** Opening SELECTED PASSAGE block **
Prague for the weekend

It may come cheaper than most of Europe’s flashier cities, but the Czech capital’s persisting popularity owes as much to pedigree as to price.

This article does not feature anything about whisky.  I just couldn’t bring myself to mention the dodgy bottle of Czech whisky (Gold Cock) that I happened upon and bought whilst on this trip.

First published in GQ (July 2015 edition).

As it appeared - p1.

As it appeared – p1.

As it appeared - p2.

As it appeared – p2.
** Closing SELECTED PASSAGE block **
Please quote the Prague text word for word, starting at "It may come" and ending at "appeared - p1.".
** Opening SUPPLIED DATA block **
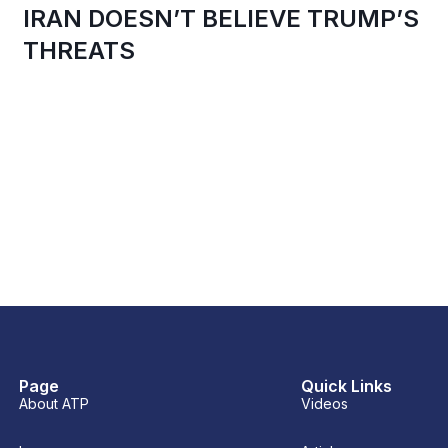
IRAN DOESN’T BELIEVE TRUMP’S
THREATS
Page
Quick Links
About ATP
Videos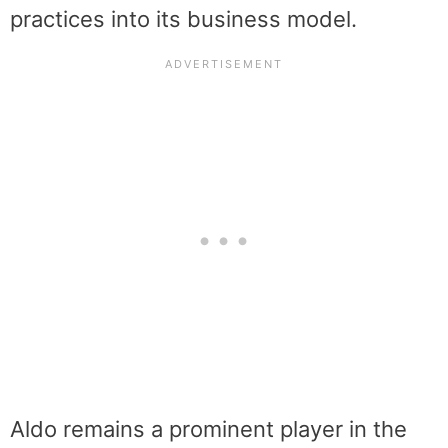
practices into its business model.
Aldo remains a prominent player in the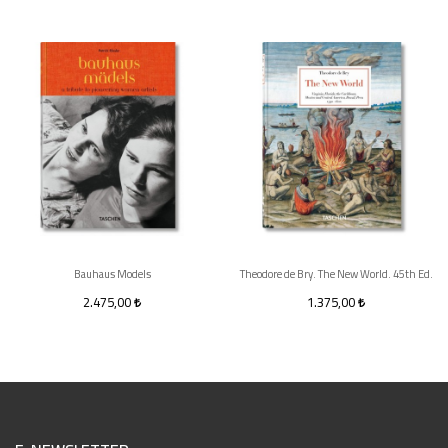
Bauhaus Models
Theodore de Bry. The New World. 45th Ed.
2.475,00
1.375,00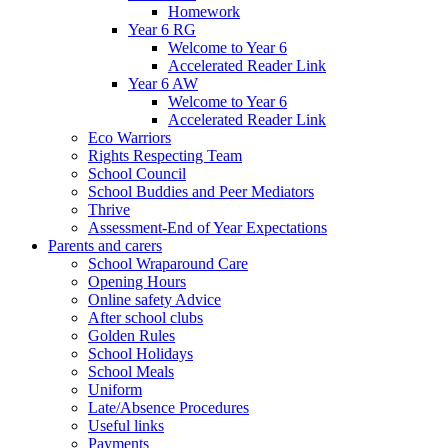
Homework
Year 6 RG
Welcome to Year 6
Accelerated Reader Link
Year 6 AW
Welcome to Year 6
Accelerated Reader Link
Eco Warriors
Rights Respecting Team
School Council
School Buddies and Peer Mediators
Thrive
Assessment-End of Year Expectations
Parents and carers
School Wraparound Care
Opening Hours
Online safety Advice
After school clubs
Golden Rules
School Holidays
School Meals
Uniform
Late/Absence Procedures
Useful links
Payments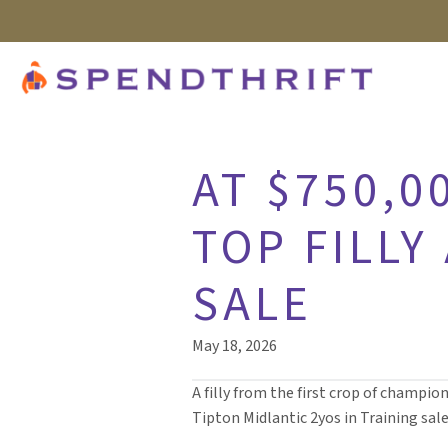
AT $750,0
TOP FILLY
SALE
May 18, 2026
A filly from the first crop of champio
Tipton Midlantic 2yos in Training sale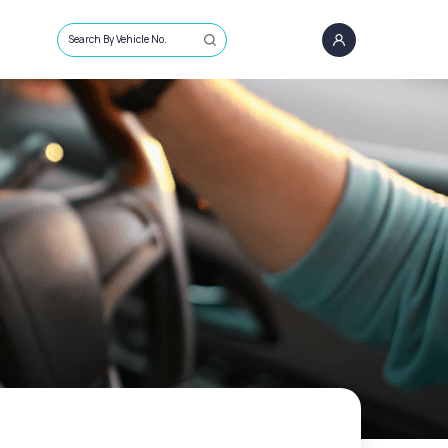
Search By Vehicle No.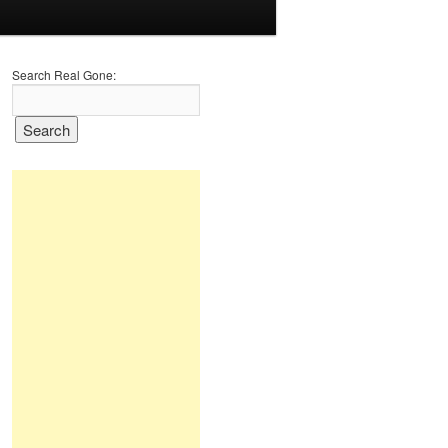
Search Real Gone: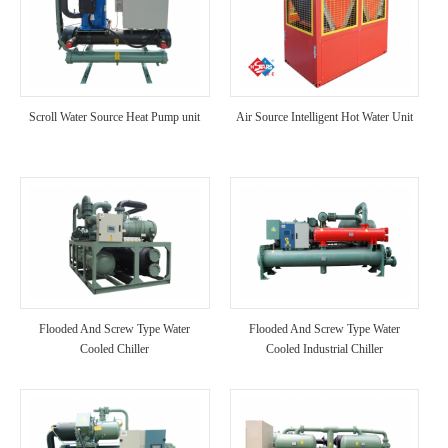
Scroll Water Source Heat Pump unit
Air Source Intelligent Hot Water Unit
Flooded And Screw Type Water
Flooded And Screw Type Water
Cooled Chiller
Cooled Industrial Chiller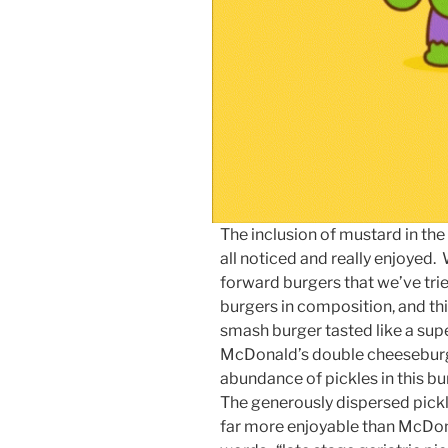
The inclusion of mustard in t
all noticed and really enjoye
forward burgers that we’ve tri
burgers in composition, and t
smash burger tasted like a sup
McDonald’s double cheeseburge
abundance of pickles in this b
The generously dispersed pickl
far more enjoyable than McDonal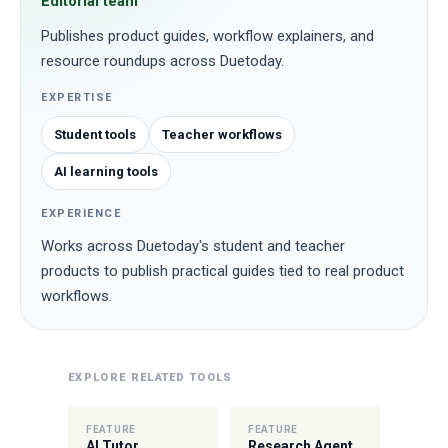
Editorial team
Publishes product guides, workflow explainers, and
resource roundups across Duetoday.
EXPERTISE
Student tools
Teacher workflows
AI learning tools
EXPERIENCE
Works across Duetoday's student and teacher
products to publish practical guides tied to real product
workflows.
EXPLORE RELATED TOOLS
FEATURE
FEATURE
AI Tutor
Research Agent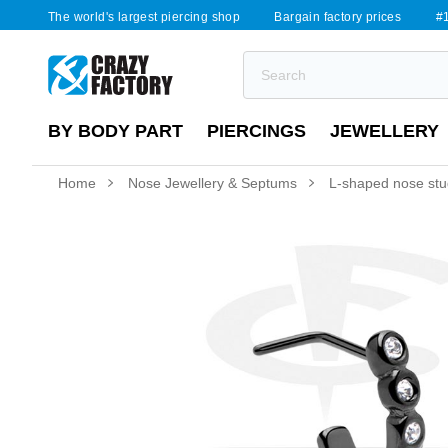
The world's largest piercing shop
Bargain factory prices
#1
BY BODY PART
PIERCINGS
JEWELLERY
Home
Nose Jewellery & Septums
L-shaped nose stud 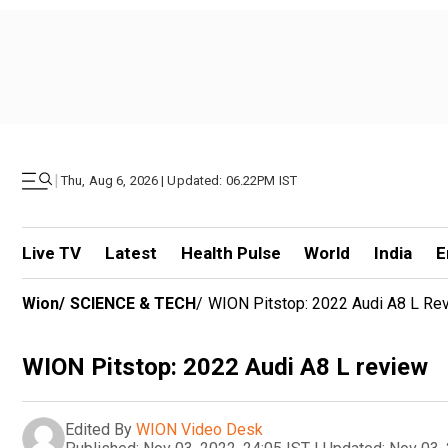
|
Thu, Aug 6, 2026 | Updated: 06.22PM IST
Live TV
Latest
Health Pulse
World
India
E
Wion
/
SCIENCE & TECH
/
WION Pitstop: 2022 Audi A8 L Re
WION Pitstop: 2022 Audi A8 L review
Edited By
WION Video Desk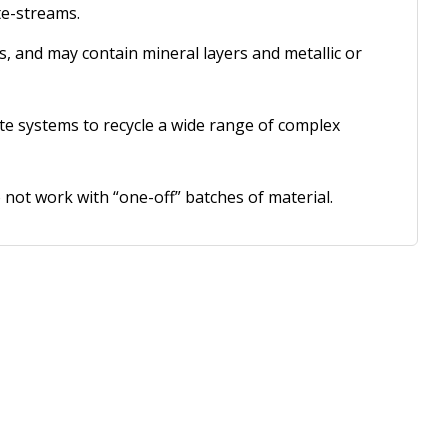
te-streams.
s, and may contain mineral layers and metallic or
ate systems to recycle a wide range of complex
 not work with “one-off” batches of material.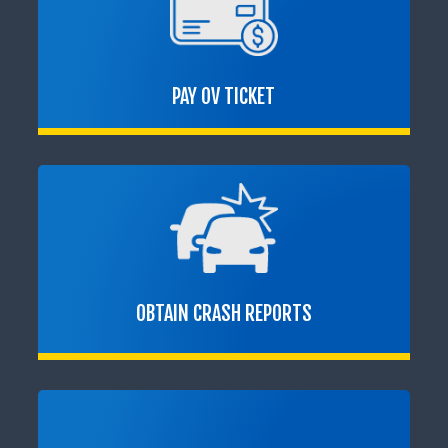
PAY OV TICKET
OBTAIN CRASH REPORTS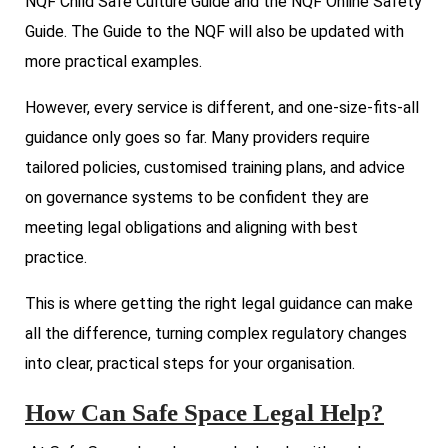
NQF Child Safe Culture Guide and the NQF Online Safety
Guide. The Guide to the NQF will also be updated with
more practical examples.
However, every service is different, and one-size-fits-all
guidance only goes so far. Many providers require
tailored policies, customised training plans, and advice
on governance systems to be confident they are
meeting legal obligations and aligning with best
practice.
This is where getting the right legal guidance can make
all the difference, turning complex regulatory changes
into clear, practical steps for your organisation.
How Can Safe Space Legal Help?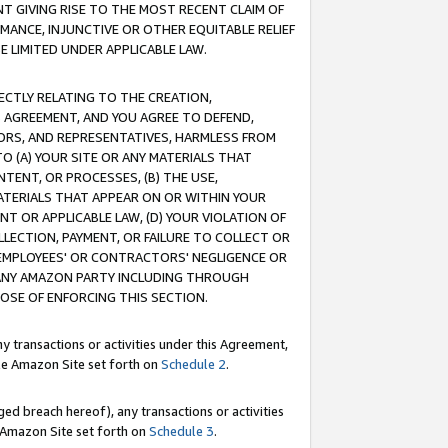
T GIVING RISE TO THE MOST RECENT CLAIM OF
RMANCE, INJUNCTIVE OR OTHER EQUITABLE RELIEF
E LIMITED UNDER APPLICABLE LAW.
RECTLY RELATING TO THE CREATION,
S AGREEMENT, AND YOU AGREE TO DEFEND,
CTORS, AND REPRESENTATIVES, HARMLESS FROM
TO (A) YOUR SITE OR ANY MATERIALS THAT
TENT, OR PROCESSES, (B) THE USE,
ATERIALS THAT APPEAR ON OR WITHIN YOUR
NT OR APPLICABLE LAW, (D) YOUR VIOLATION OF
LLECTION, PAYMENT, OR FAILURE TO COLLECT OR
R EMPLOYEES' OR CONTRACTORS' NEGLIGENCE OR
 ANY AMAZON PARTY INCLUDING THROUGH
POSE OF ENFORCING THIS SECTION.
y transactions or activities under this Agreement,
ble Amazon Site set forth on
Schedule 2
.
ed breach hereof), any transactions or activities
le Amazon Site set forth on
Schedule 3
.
** Closing SUPPLIED DATA block **
EXPECTED ANSWER:
It may come cheaper than most of Europe’s flashier cities, but the Czech capital’s persisting popularity owes as much to pedigree as to price.

This article does not feature anything about whisky.  I just couldn’t bring myself to mention the dodgy bottle of Czech whisky (Gold Cock) that I happened upon and bought whilst on this trip.

First published in GQ (July 2015 edition).

As it appeared - p1.